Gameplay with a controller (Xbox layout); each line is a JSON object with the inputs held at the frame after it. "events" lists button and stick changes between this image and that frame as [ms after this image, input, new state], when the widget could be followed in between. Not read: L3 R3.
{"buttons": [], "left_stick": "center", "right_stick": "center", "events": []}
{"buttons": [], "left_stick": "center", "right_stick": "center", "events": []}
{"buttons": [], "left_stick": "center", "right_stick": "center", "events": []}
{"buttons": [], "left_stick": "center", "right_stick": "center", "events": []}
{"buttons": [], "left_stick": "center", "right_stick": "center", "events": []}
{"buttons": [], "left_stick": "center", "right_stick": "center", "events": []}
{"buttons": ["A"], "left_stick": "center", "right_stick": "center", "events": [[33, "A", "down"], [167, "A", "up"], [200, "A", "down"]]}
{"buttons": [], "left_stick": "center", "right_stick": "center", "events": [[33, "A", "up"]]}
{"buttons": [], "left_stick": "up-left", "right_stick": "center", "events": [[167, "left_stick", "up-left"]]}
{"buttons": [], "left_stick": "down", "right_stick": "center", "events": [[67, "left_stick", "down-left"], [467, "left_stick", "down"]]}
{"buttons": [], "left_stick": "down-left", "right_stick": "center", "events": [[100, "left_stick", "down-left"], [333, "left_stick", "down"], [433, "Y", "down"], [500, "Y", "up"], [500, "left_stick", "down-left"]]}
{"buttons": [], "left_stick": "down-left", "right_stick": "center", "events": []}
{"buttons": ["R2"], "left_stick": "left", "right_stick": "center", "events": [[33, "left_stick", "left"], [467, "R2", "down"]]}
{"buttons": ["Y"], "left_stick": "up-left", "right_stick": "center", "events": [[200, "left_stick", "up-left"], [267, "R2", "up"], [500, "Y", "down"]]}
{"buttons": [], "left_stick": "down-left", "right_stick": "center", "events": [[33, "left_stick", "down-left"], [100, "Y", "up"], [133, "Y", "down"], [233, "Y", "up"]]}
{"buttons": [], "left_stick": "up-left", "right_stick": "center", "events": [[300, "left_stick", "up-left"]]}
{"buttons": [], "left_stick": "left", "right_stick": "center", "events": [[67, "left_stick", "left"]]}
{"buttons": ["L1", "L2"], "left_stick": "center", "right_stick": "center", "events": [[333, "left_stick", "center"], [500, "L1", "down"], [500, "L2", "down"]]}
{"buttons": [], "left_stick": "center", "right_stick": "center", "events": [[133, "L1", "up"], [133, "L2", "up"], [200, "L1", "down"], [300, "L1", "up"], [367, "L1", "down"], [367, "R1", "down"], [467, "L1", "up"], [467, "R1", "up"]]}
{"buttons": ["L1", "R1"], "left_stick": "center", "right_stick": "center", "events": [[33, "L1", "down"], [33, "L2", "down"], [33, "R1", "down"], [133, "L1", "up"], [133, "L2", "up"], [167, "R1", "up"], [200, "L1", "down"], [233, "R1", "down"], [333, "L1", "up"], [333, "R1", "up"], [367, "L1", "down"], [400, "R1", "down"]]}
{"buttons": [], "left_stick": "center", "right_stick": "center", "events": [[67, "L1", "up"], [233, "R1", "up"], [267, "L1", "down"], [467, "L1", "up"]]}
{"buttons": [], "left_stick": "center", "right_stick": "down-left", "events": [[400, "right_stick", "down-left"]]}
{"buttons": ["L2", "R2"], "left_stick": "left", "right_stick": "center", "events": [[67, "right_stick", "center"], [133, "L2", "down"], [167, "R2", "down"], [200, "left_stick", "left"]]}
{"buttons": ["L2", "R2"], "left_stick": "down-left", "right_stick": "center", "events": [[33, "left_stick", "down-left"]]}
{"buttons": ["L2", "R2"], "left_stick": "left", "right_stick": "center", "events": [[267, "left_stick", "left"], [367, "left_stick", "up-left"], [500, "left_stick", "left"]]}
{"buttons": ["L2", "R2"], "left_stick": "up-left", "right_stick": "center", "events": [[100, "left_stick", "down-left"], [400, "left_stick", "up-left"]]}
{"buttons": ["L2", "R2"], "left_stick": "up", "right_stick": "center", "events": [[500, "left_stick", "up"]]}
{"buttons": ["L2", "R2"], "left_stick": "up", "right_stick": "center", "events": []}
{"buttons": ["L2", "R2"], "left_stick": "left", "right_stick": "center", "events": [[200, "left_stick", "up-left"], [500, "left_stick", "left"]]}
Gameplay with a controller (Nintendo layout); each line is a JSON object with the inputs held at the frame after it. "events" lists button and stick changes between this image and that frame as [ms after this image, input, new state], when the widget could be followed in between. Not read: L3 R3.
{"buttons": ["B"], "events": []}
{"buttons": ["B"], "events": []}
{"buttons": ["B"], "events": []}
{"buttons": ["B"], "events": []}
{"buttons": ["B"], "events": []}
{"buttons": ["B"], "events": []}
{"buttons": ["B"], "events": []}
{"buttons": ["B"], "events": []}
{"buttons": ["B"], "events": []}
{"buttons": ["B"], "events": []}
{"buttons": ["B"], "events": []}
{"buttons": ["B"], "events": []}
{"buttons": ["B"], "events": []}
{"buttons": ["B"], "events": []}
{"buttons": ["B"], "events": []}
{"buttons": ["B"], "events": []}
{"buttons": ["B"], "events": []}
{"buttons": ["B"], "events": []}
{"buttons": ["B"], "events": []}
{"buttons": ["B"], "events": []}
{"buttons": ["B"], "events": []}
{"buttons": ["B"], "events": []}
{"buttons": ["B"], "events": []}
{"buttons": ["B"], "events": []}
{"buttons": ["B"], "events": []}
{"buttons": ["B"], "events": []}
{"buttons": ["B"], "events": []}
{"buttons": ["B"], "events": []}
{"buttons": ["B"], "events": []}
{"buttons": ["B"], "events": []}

*Your assignment*:
Nothing should be dropped: transcribe all the material exactly.

*Task result*:
Gameplay with a controller (Xbox layout); each line is a JSON object with the inputs held at the frame after it. "events" lists button and stick changes between this image and that frame as [ms after this image, input, new state], when the widget could be followed in between. Not read: L3 R3.
{"buttons": [], "left_stick": "center", "right_stick": "center", "events": []}
{"buttons": [], "left_stick": "center", "right_stick": "center", "events": []}
{"buttons": [], "left_stick": "center", "right_stick": "center", "events": []}
{"buttons": [], "left_stick": "center", "right_stick": "center", "events": []}
{"buttons": [], "left_stick": "center", "right_stick": "center", "events": []}
{"buttons": [], "left_stick": "center", "right_stick": "center", "events": []}
{"buttons": ["A"], "left_stick": "center", "right_stick": "center", "events": [[33, "A", "down"], [167, "A", "up"], [200, "A", "down"]]}
{"buttons": [], "left_stick": "center", "right_stick": "center", "events": [[33, "A", "up"]]}
{"buttons": [], "left_stick": "up-left", "right_stick": "center", "events": [[167, "left_stick", "up-left"]]}
{"buttons": [], "left_stick": "down", "right_stick": "center", "events": [[67, "left_stick", "down-left"], [467, "left_stick", "down"]]}
{"buttons": [], "left_stick": "down-left", "right_stick": "center", "events": [[100, "left_stick", "down-left"], [333, "left_stick", "down"], [433, "Y", "down"], [500, "Y", "up"], [500, "left_stick", "down-left"]]}
{"buttons": [], "left_stick": "down-left", "right_stick": "center", "events": []}
{"buttons": ["R2"], "left_stick": "left", "right_stick": "center", "events": [[33, "left_stick", "left"], [467, "R2", "down"]]}
{"buttons": ["Y"], "left_stick": "up-left", "right_stick": "center", "events": [[200, "left_stick", "up-left"], [267, "R2", "up"], [500, "Y", "down"]]}
{"buttons": [], "left_stick": "down-left", "right_stick": "center", "events": [[33, "left_stick", "down-left"], [100, "Y", "up"], [133, "Y", "down"], [233, "Y", "up"]]}
{"buttons": [], "left_stick": "up-left", "right_stick": "center", "events": [[300, "left_stick", "up-left"]]}
{"buttons": [], "left_stick": "left", "right_stick": "center", "events": [[67, "left_stick", "left"]]}
{"buttons": ["L1", "L2"], "left_stick": "center", "right_stick": "center", "events": [[333, "left_stick", "center"], [500, "L1", "down"], [500, "L2", "down"]]}
{"buttons": [], "left_stick": "center", "right_stick": "center", "events": [[133, "L1", "up"], [133, "L2", "up"], [200, "L1", "down"], [300, "L1", "up"], [367, "L1", "down"], [367, "R1", "down"], [467, "L1", "up"], [467, "R1", "up"]]}
{"buttons": ["L1", "R1"], "left_stick": "center", "right_stick": "center", "events": [[33, "L1", "down"], [33, "L2", "down"], [33, "R1", "down"], [133, "L1", "up"], [133, "L2", "up"], [167, "R1", "up"], [200, "L1", "down"], [233, "R1", "down"], [333, "L1", "up"], [333, "R1", "up"], [367, "L1", "down"], [400, "R1", "down"]]}
{"buttons": [], "left_stick": "center", "right_stick": "center", "events": [[67, "L1", "up"], [233, "R1", "up"], [267, "L1", "down"], [467, "L1", "up"]]}
{"buttons": [], "left_stick": "center", "right_stick": "down-left", "events": [[400, "right_stick", "down-left"]]}
{"buttons": ["L2", "R2"], "left_stick": "left", "right_stick": "center", "events": [[67, "right_stick", "center"], [133, "L2", "down"], [167, "R2", "down"], [200, "left_stick", "left"]]}
{"buttons": ["L2", "R2"], "left_stick": "down-left", "right_stick": "center", "events": [[33, "left_stick", "down-left"]]}
{"buttons": ["L2", "R2"], "left_stick": "left", "right_stick": "center", "events": [[267, "left_stick", "left"], [367, "left_stick", "up-left"], [500, "left_stick", "left"]]}
{"buttons": ["L2", "R2"], "left_stick": "up-left", "right_stick": "center", "events": [[100, "left_stick", "down-left"], [400, "left_stick", "up-left"]]}
{"buttons": ["L2", "R2"], "left_stick": "up", "right_stick": "center", "events": [[500, "left_stick", "up"]]}
{"buttons": ["L2", "R2"], "left_stick": "up", "right_stick": "center", "events": []}
{"buttons": ["L2", "R2"], "left_stick": "left", "right_stick": "center", "events": [[200, "left_stick", "up-left"], [500, "left_stick", "left"]]}
Gameplay with a controller (Nintendo layout); each line is a JSON object with the inputs held at the frame after it. "events" lists button and stick changes between this image and that frame as [ms after this image, input, new state], when the widget could be followed in between. Not read: L3 R3.
{"buttons": ["B"], "events": []}
{"buttons": ["B"], "events": []}
{"buttons": ["B"], "events": []}
{"buttons": ["B"], "events": []}
{"buttons": ["B"], "events": []}
{"buttons": ["B"], "events": []}
{"buttons": ["B"], "events": []}
{"buttons": ["B"], "events": []}
{"buttons": ["B"], "events": []}
{"buttons": ["B"], "events": []}
{"buttons": ["B"], "events": []}
{"buttons": ["B"], "events": []}
{"buttons": ["B"], "events": []}
{"buttons": ["B"], "events": []}
{"buttons": ["B"], "events": []}
{"buttons": ["B"], "events": []}
{"buttons": ["B"], "events": []}
{"buttons": ["B"], "events": []}
{"buttons": ["B"], "events": []}
{"buttons": ["B"], "events": []}
{"buttons": ["B"], "events": []}
{"buttons": ["B"], "events": []}
{"buttons": ["B"], "events": []}
{"buttons": ["B"], "events": []}
{"buttons": ["B"], "events": []}
{"buttons": ["B"], "events": []}
{"buttons": ["B"], "events": []}
{"buttons": ["B"], "events": []}
{"buttons": ["B"], "events": []}
{"buttons": ["B"], "events": []}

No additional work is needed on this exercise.